Write out the data below exactly, beginning with the first line and ending once the line that has "representative purposes. |" is written.

◆ ◆ ◆ ◆

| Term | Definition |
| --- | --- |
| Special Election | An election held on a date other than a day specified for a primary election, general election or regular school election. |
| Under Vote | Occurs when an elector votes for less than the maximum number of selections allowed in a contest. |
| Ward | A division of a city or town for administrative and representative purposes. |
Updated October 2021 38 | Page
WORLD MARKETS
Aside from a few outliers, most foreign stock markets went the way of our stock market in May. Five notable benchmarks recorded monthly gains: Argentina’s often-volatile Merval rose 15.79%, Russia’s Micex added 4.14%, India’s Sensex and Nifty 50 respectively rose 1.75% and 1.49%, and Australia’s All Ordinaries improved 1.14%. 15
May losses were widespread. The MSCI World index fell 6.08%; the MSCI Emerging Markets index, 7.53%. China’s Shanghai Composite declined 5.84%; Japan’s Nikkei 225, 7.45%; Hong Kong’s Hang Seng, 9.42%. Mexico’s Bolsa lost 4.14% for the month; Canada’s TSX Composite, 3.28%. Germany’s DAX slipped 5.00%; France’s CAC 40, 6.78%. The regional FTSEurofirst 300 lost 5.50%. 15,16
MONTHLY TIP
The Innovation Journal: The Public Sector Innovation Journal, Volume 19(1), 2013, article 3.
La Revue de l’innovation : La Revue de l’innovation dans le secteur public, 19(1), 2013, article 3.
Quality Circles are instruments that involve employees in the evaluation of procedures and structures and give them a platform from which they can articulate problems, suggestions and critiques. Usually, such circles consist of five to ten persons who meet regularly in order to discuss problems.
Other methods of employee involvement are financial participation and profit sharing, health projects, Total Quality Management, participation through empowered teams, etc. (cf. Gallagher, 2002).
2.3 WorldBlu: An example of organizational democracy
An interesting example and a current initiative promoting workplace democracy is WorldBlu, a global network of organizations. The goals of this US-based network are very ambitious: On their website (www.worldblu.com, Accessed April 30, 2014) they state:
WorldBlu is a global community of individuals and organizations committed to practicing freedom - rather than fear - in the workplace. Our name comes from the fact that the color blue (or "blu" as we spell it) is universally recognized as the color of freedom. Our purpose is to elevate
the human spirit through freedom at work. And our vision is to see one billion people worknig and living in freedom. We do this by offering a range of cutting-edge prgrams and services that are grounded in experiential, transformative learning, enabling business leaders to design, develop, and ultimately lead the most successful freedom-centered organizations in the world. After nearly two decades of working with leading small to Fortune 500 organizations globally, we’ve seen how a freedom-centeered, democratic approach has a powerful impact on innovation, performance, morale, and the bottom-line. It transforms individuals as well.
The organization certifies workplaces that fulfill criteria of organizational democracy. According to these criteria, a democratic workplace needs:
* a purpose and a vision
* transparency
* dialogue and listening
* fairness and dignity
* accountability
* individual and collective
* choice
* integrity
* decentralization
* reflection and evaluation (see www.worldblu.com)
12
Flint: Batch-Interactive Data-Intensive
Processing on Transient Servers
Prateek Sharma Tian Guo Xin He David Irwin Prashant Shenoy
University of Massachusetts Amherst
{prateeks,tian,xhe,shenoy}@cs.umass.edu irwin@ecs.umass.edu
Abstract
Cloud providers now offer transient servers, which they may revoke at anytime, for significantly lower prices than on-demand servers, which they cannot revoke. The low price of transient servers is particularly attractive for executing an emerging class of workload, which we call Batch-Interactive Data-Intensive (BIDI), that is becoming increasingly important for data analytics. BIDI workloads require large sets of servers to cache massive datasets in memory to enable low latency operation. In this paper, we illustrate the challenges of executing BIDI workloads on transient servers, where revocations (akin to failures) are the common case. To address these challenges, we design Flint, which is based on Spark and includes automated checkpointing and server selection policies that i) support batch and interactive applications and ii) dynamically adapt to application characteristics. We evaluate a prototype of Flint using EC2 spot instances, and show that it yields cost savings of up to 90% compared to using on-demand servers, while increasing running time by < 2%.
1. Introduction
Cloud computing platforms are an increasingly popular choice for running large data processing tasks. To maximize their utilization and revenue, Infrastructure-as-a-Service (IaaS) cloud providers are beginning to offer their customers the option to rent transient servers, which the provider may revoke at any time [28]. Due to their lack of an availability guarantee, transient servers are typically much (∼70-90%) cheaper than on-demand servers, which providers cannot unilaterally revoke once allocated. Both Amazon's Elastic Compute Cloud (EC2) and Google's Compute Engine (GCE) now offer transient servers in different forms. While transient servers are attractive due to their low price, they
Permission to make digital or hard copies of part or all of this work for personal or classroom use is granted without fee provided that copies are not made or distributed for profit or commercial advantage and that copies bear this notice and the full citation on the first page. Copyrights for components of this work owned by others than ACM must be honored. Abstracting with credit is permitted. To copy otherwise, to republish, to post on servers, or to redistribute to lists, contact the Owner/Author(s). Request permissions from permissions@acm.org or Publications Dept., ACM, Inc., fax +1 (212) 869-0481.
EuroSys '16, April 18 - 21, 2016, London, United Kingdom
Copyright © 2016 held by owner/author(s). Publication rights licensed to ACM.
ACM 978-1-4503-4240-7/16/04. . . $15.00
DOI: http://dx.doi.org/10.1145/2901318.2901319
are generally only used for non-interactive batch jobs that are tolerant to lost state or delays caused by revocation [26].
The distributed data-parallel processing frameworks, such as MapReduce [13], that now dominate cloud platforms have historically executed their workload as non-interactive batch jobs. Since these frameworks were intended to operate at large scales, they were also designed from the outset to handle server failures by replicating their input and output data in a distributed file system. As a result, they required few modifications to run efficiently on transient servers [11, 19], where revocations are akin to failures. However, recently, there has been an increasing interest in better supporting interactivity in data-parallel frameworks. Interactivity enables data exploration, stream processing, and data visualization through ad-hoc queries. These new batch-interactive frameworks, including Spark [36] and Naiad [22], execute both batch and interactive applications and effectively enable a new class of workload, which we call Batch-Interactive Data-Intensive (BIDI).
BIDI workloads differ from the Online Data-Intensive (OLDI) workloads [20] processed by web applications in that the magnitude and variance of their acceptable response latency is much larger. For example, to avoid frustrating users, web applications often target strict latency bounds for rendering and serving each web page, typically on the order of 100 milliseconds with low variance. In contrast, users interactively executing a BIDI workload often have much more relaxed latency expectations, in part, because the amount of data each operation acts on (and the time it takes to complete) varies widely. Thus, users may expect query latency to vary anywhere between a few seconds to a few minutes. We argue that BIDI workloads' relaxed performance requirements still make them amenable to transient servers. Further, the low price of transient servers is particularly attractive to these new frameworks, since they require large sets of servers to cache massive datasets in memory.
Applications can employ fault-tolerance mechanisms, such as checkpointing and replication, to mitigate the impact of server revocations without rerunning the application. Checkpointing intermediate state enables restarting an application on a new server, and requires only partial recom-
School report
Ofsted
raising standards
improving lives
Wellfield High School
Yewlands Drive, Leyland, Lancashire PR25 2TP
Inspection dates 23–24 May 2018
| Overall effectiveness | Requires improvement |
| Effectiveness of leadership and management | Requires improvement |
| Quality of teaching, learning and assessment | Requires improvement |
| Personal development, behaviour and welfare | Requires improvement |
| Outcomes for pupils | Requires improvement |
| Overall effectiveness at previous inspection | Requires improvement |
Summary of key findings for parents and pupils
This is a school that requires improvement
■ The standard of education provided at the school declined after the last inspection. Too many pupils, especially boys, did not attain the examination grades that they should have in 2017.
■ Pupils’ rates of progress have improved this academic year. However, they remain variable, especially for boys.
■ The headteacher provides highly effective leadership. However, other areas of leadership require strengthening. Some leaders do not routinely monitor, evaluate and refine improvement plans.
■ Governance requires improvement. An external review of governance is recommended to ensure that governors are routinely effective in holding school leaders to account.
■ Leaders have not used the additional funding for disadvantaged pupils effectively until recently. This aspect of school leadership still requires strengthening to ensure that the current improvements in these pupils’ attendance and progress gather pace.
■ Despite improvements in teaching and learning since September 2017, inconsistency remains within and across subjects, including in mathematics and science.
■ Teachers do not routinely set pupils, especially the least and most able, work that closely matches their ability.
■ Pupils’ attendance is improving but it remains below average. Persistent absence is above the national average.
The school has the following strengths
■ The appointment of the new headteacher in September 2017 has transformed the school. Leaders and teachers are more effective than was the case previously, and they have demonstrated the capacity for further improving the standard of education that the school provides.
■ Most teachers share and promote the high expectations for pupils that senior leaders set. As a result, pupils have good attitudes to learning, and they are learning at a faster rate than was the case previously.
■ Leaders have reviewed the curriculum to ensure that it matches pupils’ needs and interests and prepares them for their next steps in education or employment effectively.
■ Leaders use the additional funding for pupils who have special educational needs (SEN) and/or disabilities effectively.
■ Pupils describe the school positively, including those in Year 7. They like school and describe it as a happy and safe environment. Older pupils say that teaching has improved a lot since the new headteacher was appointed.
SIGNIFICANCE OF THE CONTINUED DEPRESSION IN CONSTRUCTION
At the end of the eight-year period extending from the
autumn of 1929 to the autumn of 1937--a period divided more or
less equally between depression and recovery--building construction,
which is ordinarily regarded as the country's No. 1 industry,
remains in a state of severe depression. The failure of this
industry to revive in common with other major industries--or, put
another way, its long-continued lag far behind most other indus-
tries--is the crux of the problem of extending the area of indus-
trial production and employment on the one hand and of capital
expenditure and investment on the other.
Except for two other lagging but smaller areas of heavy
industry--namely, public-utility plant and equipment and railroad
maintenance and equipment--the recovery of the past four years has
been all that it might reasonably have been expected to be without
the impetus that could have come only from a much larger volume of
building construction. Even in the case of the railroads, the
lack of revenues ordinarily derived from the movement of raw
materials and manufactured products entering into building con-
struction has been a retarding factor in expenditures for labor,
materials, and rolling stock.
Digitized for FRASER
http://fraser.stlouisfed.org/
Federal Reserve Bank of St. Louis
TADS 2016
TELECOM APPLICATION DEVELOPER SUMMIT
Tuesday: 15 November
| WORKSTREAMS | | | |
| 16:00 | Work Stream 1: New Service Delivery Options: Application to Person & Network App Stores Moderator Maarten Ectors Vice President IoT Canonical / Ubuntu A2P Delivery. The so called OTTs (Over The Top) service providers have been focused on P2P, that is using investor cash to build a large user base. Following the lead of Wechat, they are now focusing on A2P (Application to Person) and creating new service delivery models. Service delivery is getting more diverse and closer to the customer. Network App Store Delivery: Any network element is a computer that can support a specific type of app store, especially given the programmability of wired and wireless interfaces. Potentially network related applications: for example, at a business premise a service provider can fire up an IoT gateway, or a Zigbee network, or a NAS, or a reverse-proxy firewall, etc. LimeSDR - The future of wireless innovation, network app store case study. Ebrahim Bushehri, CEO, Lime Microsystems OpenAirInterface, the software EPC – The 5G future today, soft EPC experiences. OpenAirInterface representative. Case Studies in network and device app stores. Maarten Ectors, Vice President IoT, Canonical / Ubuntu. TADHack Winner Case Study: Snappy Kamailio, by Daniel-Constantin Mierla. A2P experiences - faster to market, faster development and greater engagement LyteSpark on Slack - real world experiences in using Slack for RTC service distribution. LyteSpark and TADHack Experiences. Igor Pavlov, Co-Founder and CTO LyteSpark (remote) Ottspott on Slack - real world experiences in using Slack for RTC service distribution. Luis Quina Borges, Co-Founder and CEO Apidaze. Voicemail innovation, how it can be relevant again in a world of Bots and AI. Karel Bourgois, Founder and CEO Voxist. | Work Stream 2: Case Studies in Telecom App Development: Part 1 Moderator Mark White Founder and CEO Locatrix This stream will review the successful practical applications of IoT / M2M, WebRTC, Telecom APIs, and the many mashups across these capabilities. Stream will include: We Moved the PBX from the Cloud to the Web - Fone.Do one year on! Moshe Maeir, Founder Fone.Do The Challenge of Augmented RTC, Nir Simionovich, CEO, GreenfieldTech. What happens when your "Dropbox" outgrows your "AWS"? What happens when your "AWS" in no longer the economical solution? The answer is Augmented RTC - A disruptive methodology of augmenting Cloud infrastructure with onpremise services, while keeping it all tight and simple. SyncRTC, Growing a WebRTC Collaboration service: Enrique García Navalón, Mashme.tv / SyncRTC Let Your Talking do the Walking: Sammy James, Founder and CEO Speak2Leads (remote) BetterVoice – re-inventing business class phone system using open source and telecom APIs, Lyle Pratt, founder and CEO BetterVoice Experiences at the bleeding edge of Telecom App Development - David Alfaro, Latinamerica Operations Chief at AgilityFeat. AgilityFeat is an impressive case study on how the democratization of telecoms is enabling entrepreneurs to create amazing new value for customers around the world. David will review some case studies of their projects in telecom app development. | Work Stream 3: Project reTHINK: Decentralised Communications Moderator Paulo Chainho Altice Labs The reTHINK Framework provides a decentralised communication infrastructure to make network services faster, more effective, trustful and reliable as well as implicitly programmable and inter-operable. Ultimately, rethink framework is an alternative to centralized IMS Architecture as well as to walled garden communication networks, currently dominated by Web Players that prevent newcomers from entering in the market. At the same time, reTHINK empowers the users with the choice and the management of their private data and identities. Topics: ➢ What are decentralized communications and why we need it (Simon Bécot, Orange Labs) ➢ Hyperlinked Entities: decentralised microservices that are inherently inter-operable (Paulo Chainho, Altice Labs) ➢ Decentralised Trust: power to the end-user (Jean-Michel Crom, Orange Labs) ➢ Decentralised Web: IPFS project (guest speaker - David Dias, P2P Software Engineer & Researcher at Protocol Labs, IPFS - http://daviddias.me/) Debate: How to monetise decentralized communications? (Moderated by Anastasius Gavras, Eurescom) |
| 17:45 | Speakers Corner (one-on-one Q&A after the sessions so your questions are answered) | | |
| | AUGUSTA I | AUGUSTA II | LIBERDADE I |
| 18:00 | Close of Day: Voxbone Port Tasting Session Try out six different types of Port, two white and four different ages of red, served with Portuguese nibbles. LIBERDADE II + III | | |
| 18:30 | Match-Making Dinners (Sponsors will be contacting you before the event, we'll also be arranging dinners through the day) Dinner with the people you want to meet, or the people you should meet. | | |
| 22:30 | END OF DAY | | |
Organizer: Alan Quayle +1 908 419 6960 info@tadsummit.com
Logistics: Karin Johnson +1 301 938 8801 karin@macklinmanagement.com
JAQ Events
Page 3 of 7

◆ ◆ ◆ ◆

ANSWER BELOW:
| Term | Definition |
| --- | --- |
| Special Election | An election held on a date other than a day specified for a primary election, general election or regular school election. |
| Under Vote | Occurs when an elector votes for less than the maximum number of selections allowed in a contest. |
| Ward | A division of a city or town for administrative and representative purposes. |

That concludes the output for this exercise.